> **What to produce**
Only the lines with "device" in them need to be copied from the listing.

□ □ □

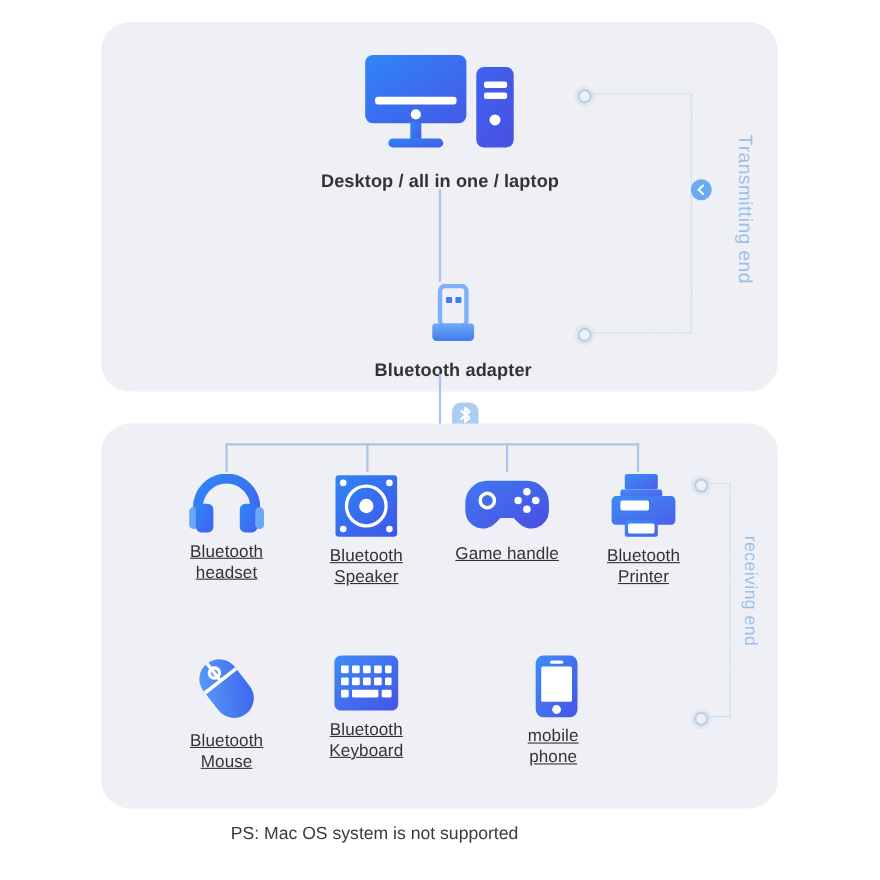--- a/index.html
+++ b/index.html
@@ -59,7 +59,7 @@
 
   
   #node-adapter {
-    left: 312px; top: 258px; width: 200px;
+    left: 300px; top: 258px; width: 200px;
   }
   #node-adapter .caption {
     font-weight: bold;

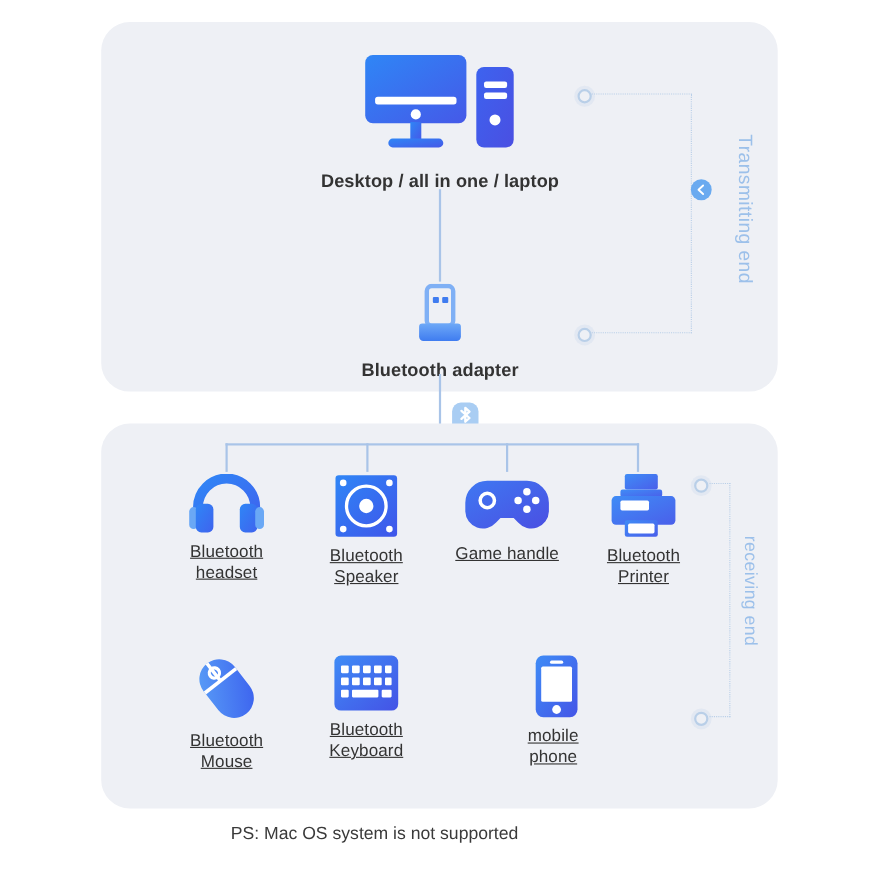--- a/index.html
+++ b/index.html
@@ -146,7 +146,7 @@
 
   
   .device { width: 130px; }
-  .device .caption { margin-top: 2px; text-decoration: underline; }
+  .device .caption { margin-top: 10px; }
 
   #device-headset  { left: 141px; top: 431px; }
   #device-speaker  { left: 268px; top: 431px; }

□ □ □

> **Solution for this problem**
   .device { width: 130px; }
-  .device .caption { margin-top: 2px; text-decoration: underline; }
+  .device .caption { margin-top: 10px; }
   #device-headset  { left: 141px; top: 431px; }
   #device-speaker  { left: 268px; top: 431px; }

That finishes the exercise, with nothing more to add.